WHAT IS REQUIRED =>
Decide whether each statement agrees with the Titanic forum thread. Answer yes or no, and quote the exact words from the thread that settle it: (a) The poster's submission so far scores 0.78. (b) Adding more classifiers to the majority voting improved the poster's result. (c) The reply suggests trying xgboost.

PASSAGE =>

How to further improve the kaggle titanic submission accuracy?
-
16-10-2019 - |
Question
I am working on the Titanic dataset. So far my submission has 0.78 score using soft majority voting with logistic regression and random forest. As for the features, I used Pclass, Age, SibSp, Parch, Fare, Sex, Embarked.
My question is how to further boost the score for this classification problem?
One thing I tried is to add more classifiers for the majority voting, but it does not help, it even worthens the result. How do I understand this worthening effect?
Thanks for your insight.
Solution
big question.
Ok so here's a few things I'd look at if I was you..
- Have you tried any feature engineering ?(it sounds like you've just used the features in the training set but I can't be 100%)
- Random Forests should do pretty well, but maybe try xgboost too? It's quite good at everything on Kaggle. SVM's could be worth a go also if you're thinking of stacking/ensembling.

DATA SECTION =>
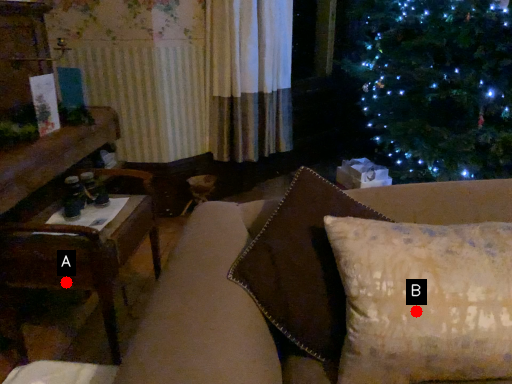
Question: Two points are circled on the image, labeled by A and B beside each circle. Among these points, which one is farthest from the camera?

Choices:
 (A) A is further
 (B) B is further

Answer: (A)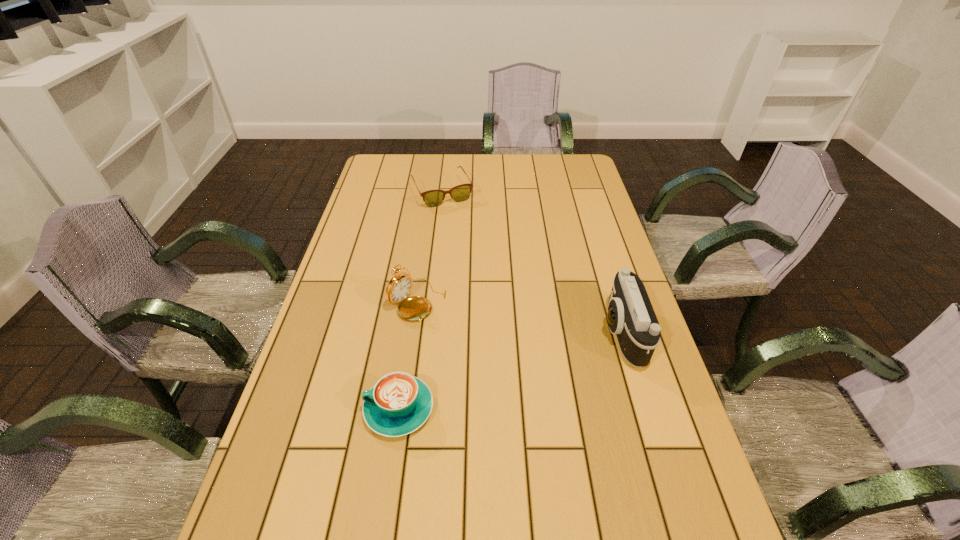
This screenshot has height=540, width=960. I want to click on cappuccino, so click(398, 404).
...
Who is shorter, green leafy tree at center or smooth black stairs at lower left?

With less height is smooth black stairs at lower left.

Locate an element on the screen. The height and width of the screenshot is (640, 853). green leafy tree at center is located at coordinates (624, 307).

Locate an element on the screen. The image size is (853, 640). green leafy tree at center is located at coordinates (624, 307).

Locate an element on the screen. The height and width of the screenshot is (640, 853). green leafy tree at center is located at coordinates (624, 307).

RESPONSE TO THE TASK =>
(a) Yes: "So far my submission has 0.78 score"
(b) No: "it does not help"
(c) Yes: "maybe try xgboost too?"